Mener une guerre globale contre Israël n’effleure pas l’esprit de Nasrallah, et il y a plusieurs raisons à cela à mon avis. Premièrement, la milice du Hezbollah n’a pas de véritable cause nationale dans son hostilité présumée avec Israël ; elle n’est qu’un agent de l’Iran dans son conflit géostratégique prolongé avec Israël, opérant au sein d’un système connu sous le nom d’axe de la résistance. Par conséquent, ni elle ni son chef ne sont des décideurs ou n’ont une cause qui leur est propre. Leur position est entièrement liée aux instructions qui leur sont envoyées par les Gardiens de la révolution. C’est pourquoi nous constatons que Nasrallah n’a pas parlé dans son récent discours d’une décision spécifique au parti concernant la réponse à l’assassinat de Fuad Shukr, mais a clairement et définitivement lié l’affaire à ceux qui « égorgent avec du coton ».
Tout ce qui précède ne nie pas qu’il existe une possibilité d’une certaine escalade militaire menée par le parti en application des directives iraniennes.
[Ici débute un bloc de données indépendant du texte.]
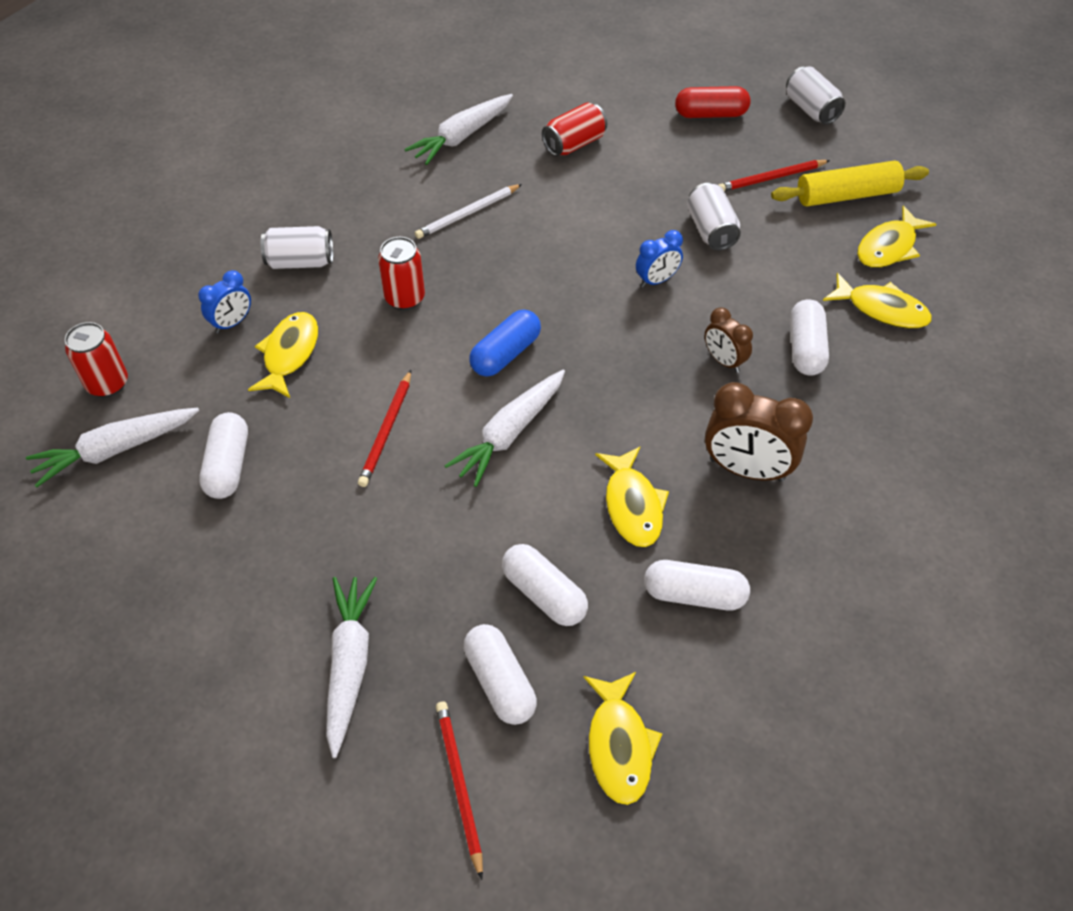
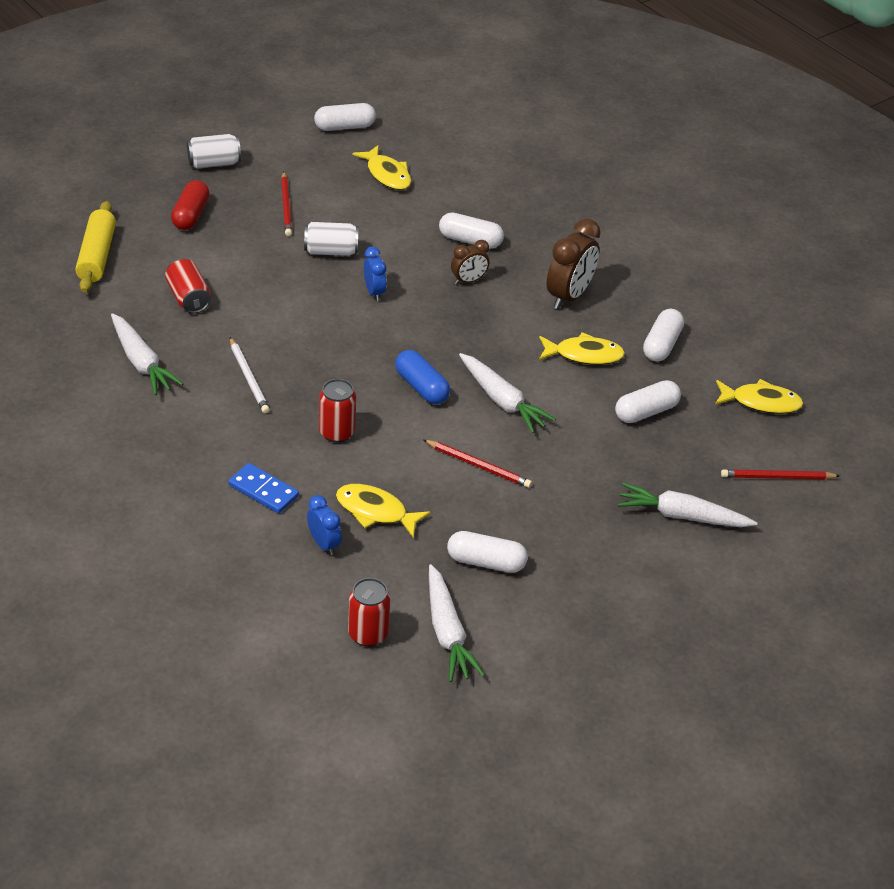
camera: 80 degrees left, 10 degrees down
(300, 262) = (263, 490): white can -> blue domino
(500, 682) = (708, 445): white capsule -> white capsule (344, 127)
(847, 195) = (323, 176): yellow rolling pin -> yellow rolling pin (97, 256)
(882, 309) = (447, 197): yellow fish -> none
Cependant, Nasrallah a montré ce qui reste de ses cartes, et qu’il n’est qu’un bras exposé de l’Iran et non un parti ou une milice libanaise défendant une cause qui concerne le peuple libanais. Ni le Liban n’a rien à voir avec ce que Nasrallah fait avec Israël, ni les Libanais ne sont en mesure de supporter une autre facture pour l’association de ces milices à une alliance douteuse avec l’Iran.
La théorie du « yawash yawash » révèle de manière scandaleuse la manipulation par l’Iran et ses mandataires du destin des peuples et des pays de la région.